In the listing below, please print the line that contains "Page size: 1275x1650." and every line that follows it, exactly.

— Record extracts —

• • • • •

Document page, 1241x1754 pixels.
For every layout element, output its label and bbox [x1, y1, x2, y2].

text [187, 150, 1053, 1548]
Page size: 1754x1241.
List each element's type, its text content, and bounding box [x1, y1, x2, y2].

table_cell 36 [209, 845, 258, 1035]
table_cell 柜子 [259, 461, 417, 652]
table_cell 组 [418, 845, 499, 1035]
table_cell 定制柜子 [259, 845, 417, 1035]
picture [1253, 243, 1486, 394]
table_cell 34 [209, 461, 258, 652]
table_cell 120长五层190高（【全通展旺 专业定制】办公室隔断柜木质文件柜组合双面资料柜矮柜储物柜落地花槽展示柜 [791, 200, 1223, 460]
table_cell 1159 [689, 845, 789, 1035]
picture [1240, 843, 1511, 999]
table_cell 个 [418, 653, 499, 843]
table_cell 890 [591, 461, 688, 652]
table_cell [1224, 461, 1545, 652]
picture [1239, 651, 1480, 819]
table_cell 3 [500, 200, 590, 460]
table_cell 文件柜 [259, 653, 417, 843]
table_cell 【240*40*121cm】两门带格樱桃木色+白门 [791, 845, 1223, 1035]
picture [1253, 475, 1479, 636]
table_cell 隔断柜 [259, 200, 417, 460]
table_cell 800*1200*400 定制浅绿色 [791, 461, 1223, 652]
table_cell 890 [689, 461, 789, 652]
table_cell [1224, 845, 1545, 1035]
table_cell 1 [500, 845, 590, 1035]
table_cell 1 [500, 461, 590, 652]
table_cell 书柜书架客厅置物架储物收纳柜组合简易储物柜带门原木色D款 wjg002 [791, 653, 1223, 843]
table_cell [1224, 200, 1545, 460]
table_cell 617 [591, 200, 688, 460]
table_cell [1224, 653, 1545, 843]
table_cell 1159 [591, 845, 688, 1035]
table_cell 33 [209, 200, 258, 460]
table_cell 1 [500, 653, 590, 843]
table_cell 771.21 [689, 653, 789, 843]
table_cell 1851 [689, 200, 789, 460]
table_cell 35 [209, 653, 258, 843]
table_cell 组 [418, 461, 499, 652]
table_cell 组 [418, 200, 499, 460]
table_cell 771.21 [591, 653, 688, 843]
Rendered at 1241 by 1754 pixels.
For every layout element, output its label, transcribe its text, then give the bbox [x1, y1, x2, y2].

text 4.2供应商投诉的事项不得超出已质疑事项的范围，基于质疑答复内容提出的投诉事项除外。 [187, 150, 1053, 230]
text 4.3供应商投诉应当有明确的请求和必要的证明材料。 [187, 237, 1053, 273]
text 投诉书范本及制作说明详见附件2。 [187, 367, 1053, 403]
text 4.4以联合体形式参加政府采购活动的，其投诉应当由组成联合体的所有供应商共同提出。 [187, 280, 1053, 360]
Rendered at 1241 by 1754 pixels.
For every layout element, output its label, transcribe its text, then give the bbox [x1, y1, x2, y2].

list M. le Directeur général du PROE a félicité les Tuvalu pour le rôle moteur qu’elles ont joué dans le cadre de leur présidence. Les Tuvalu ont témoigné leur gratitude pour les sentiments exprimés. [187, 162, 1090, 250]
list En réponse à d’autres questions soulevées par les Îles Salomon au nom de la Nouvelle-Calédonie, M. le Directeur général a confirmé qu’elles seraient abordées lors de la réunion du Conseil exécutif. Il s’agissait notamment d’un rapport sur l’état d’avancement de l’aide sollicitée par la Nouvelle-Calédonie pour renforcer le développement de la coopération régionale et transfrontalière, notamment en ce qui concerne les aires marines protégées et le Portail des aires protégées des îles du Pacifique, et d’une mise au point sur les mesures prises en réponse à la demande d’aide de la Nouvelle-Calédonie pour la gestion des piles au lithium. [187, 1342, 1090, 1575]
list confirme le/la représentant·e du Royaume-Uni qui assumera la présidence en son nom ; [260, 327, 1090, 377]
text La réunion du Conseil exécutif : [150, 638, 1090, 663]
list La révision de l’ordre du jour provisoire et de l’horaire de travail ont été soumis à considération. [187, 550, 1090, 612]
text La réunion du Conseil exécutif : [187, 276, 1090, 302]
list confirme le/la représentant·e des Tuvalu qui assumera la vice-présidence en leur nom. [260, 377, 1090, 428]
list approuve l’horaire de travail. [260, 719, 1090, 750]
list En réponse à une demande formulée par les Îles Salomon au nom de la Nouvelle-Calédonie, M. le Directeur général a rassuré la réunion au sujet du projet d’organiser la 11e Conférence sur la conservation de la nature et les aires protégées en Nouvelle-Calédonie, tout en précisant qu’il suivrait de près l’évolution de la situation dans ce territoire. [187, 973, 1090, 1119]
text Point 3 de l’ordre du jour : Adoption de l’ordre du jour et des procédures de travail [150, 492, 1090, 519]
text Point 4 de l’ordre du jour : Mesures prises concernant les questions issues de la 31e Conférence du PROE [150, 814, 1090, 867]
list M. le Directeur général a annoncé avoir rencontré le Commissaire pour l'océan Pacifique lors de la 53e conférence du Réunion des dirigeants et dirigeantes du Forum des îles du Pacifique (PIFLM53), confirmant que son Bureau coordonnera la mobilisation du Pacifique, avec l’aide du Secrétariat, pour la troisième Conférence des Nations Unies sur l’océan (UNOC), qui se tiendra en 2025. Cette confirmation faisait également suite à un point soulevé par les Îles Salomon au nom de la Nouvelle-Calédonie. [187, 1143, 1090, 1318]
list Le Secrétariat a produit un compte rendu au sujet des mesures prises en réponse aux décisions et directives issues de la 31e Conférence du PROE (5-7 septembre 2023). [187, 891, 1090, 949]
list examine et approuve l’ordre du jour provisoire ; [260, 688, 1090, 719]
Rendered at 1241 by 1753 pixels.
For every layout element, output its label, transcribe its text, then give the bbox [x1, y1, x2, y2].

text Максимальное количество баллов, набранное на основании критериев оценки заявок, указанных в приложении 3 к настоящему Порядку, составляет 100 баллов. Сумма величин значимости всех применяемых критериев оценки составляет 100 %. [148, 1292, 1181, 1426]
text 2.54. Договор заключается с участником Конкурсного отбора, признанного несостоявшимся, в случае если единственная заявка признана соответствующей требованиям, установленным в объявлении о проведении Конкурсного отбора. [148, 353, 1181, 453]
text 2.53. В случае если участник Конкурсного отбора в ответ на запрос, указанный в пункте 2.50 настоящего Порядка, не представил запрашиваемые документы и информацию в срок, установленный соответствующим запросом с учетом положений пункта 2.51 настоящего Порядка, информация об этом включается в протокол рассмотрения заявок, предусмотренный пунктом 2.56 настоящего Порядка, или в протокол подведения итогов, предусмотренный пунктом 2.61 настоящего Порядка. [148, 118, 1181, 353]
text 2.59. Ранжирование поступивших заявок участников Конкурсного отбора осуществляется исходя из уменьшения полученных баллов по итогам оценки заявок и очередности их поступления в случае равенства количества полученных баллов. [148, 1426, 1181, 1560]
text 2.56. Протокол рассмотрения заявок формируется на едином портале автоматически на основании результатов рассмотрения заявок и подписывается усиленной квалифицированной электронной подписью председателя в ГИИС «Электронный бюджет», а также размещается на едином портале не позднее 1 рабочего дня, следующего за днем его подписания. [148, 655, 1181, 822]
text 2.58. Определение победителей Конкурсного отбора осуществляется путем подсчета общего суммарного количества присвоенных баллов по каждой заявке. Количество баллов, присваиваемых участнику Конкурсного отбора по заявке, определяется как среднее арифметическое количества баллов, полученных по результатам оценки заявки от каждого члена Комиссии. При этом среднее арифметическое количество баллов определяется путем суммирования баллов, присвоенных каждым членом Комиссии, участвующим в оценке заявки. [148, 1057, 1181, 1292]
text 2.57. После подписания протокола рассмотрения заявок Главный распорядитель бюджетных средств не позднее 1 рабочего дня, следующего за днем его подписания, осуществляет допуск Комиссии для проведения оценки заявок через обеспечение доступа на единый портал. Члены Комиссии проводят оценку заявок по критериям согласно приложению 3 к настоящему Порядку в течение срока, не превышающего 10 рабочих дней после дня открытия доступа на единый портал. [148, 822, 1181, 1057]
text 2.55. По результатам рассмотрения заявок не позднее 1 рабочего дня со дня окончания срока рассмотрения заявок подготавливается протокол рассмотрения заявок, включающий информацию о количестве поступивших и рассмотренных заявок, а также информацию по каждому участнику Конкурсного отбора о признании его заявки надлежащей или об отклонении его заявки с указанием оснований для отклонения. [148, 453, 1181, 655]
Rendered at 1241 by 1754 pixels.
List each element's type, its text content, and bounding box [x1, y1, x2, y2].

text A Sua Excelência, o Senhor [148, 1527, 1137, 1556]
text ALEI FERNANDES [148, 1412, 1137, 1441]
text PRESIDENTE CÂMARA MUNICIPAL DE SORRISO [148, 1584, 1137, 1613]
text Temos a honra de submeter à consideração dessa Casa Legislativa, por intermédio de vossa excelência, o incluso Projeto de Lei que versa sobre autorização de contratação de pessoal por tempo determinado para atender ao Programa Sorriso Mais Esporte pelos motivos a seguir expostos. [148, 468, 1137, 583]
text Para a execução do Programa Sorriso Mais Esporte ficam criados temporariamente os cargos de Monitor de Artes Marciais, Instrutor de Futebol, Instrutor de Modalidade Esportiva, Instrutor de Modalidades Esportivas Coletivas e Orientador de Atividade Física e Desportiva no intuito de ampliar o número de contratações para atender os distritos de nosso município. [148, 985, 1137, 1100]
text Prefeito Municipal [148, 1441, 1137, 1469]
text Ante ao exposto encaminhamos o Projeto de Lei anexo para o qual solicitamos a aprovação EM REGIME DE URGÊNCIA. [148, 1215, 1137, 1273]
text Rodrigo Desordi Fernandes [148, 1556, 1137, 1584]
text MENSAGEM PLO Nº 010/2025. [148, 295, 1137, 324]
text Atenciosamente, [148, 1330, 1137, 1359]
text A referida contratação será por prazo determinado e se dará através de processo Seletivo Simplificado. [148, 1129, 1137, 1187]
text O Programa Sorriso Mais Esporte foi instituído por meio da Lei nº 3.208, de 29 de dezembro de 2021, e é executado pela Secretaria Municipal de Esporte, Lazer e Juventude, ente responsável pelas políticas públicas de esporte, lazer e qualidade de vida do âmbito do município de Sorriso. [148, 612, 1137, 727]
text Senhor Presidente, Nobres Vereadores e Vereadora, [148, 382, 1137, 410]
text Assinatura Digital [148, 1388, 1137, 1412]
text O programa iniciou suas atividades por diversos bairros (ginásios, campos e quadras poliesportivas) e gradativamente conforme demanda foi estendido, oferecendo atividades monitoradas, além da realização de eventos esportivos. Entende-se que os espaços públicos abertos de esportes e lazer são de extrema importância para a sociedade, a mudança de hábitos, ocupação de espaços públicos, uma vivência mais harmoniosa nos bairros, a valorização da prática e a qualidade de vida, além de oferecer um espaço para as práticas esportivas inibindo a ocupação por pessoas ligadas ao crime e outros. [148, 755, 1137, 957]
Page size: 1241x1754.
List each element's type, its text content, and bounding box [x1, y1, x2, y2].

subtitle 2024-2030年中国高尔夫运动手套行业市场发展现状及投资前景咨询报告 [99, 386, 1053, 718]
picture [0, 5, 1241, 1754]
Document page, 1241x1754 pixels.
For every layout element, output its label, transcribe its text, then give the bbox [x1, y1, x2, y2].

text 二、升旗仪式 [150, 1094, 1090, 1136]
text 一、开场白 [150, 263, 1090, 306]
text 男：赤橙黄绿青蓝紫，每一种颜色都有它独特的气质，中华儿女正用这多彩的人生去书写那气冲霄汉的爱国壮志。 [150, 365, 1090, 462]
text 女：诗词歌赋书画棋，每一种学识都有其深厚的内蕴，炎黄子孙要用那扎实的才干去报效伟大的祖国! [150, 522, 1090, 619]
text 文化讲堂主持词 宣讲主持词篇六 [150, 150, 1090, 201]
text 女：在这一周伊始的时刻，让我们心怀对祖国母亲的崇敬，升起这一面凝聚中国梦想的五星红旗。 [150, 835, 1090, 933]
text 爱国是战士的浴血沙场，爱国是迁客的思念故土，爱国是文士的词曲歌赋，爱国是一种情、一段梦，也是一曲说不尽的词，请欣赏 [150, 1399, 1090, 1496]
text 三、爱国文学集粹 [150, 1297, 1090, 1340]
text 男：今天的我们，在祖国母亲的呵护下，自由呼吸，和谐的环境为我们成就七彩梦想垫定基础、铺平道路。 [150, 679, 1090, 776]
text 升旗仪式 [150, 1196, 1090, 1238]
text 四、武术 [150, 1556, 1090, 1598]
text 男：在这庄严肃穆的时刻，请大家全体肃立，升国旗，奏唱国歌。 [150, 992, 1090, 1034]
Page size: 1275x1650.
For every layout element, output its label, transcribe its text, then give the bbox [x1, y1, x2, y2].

• • • • •

— Reply to the task —
Page size: 1275x1650.
For every layout element, output its label, transcribe its text, then give the bbox [x1, y1, x2, y2].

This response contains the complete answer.